Un principe dei gastronomi che faceva di nome Curnowsky arrivò a definire il vino di Chateau Grillet uno dei migliori cinque vini bianchi di Francia.
E anche Tomas Jefferson rimase sbalordito allorché lo bevve in epoca precedente la Rivoluzione Francese.
Ora, questi assolutismi lasciano oggi il tempo che trovano, mentre trovare in degustazione una bottiglia di una decina di anni di Chateau Grillet sarà certamente un’esperienza da ricordare. Però sarebbe meglio che questo vino venisse assaggiato a sorpresa, senza le famose alte aspettative, perché non si tratta di un vino opulento o dal bouquet ostentativo. Lo definirei un vino snob, uno che ci tiene al proprio blasone , alla sua gran classe, consapevole del suo status ma senza l’ansia farlo sapere a tutti.
Un po’ come il terreno da cui deriva, nascosto in un enclave all’interno dell’appellation Condrieu e con cui condivide unicamente il vitigno : il Viognier .
A mio avviso le parentele con Condrieu finiscono li.
Diversamente le denominazioni non sarebbero state separate e questo non sarebbe diventato l’originale appellation monopole di un unico proprietario e monovitigno.
Un’altra storia tutta francese, che pesca le sue origini nel profondo della storia della viticultura.

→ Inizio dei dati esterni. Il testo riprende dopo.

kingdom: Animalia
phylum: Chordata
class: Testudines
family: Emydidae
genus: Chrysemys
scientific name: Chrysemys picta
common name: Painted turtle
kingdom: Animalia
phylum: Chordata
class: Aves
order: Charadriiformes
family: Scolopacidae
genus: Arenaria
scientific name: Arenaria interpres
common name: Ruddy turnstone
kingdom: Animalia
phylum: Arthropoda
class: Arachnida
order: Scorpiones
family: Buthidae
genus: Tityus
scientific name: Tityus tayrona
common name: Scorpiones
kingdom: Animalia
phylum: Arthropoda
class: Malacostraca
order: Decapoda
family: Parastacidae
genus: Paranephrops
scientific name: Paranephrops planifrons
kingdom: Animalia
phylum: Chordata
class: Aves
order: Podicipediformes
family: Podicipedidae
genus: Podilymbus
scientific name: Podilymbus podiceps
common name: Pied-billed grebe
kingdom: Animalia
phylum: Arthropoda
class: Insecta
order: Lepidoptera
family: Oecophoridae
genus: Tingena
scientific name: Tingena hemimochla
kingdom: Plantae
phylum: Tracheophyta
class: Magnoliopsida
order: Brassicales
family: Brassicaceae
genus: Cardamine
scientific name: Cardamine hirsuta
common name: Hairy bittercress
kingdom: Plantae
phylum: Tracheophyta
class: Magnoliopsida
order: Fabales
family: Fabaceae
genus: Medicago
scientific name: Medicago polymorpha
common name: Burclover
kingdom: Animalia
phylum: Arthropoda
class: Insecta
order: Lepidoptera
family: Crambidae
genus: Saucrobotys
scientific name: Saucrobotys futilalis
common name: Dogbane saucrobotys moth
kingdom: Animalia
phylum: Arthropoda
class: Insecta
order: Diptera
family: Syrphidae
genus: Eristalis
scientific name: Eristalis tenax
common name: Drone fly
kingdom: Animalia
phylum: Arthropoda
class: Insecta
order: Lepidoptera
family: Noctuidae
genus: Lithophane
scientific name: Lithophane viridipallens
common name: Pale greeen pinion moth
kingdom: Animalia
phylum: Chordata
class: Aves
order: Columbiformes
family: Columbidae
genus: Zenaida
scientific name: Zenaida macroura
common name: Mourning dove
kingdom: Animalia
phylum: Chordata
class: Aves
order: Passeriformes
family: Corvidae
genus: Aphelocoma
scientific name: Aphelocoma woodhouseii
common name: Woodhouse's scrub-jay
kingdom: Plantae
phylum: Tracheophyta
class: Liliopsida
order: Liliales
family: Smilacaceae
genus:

Questa piccolissima denominazione di circa 3 ettari e mezzo e le cui vigne sono piazzate tra i 160 e 250 metri di altitudine differisce genericamente da parecchi terroir di Condrieu innanzitutto dall’esposizione sud allorquando quelli di Condrieu godono di esposizione est. Oltre a ciò, Grillet è anche discretamente protetto dai venti provenienti da nord. Naturalmente anche il sottosuolo è diverso, essendo qui composto da granito ridotto ad uno stadio pressoché sabbioso.
Ma poi è nel bicchiere che va ricercata (senza nessuna fatica) la differenza con i migliori Condrieu che (generalizzando) spesso si rivelano da subito con la caratteristica nota di violetta e albicocca sorrette da sentori mandorlati, mentre qui i sentori non sono così sfacciati e si rivelano in maniera più riservata, più sotterranea, continuando a cambiare nel bicchiere , allargandosi e distendendosi con l’aerazione e con il variare della temperatura di degustazione fino a donare aromi vicini ad alcuni frutti bianchi come la pesca.
Si sa, questi sono vini bianchi da bere a temperature che normalmente riserveremmo ai rossi, ma sarà comunque interessante partire da una temperatura fresca e lasciare andare su il termometro di qualche grado per non perdersi nulla del bouquet in movimento.
Raramente Grillet si rivela in gioventù,salvo eccezioni come il recente 2007 che già pare in condizioni darsi più di altri millesimi meno recenti.
Anche in questo caso, una bottiglia sugli 8/10 anni sarebbe una buona cosa da bere e nelle migliori condizioni.
Quindi, trovare oggi una di quelle 12-13000 bottiglie prodotte mediamente in annate classiche o eccellenti come la 2000 potrebbe essere difficile per l’esiguità della produzione, ma una 2005 sui 60 – 80 euro sarebbe un prezzo accettabile e proporzionale al livello del millesimo.
Quanto agli abbinamenti, è ovvio che stiamo parlando di un vino che non teme qualsiasi piatto del suo colore, che per me rimane la prima regola grossolana sugli accostamenti, e quindi ogni pesce o crostaceo in preparazione complessa e con salse, primi piatti di riso, carni bianche e qualche formaggio non troppo potente, ma questo vino si beve gradevolmente anche con niente: leggendo un libro o guardando un buon film si può terminare fino all’ultima goccia senza pensieri.